As for our Governor and our Mayor, you said it yourself, unintentionally, in the first sentence of your last letter. “We have no active cases”. This is not by pure luck, or because we live in the most magical place on earth (well, we do, but for other reasons). It is largely because of Ige’s and Kawakami’s (and others) swift and decisive actions that the state of Hawaii will likely go down in history as one of the least affected states in America. Mahalo nui to these guys and all the other elected officials and medical experts and health workers who stayed calm and did what they felt was best for all of us, all in the face of a frightening and relatively unprecedented (though predictable) health crisis. Most remarkably, this collective response was made without the benefit of any real “playbook” to guide them, and in spite of a pathetic lack of coherent leadership from the House of Orange (aka the White House).
Janet, here’s some friendly advice: Get out of your house! It’s totally legal and safe if you just follow a few common sense rules. Go to the beach (Kalihiwai and Anini are in your neighborhood and are just lovely this time of year), take a walk, go for a swim, ride a bike, take a hike, soak up some rays, cop some breeze. Then go have a meal at a local restaurant, most of them are open and they NEED your business, plus you’re allowed to remove your mask when actually putting food in your mouth.
Speaking of business, I know that you own a vacation rental and I don’t make light of the financial stresses that you and so many others are experiencing. Each of us has our own story and our own unique challenges to surviving this huge hit.

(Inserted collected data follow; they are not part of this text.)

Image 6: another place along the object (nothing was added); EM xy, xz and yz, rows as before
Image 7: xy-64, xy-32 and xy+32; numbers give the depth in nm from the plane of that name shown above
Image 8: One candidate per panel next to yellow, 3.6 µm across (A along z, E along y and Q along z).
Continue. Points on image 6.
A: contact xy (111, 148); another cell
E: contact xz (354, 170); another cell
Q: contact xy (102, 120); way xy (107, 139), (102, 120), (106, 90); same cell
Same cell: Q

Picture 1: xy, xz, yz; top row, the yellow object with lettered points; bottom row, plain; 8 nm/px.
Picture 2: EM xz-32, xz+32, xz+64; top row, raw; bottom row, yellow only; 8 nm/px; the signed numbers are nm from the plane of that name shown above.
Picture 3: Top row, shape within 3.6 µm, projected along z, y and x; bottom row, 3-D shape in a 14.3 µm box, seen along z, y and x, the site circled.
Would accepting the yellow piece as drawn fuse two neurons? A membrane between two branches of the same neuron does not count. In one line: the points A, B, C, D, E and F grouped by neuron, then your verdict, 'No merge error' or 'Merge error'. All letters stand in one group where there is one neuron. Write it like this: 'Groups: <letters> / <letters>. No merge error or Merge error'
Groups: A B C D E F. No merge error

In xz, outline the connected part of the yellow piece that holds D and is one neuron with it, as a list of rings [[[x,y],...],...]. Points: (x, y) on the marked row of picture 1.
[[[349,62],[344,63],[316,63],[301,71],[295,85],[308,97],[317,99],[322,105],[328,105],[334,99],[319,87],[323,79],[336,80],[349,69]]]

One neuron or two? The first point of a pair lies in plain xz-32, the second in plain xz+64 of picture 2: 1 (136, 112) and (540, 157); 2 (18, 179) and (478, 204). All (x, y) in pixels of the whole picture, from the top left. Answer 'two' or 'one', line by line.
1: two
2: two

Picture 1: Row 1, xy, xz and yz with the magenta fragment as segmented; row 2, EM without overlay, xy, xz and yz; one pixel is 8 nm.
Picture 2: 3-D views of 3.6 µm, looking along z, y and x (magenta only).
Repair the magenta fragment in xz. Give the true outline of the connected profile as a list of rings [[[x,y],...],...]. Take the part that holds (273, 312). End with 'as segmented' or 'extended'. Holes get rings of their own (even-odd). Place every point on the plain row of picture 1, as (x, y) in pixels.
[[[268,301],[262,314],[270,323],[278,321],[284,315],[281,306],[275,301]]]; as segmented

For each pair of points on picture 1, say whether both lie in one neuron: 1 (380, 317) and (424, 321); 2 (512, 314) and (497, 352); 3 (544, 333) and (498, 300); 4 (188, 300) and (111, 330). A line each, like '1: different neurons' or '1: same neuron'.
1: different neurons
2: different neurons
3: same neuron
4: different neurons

For someone like you, whose income may be dependent on a quick return to a robust tourism-based economy, relocation may be a viable option. If you own property on Kauai it’s probably worth way more than similar properties in some other places. Las Vegas for example: not as pretty as Kauai, but you could buy 2 or 3 properties there for every one you sell here, you could start up a business, and the restaurants and casinos are now fully open and packed with people who, amazingly, are not required to wear masks or social distance. As long as you’re cool with a certain (hopefully small) percentage of your new-found friends and neighbors over there becoming sick and dying horrific, lonely, and needless deaths, it could be a good move.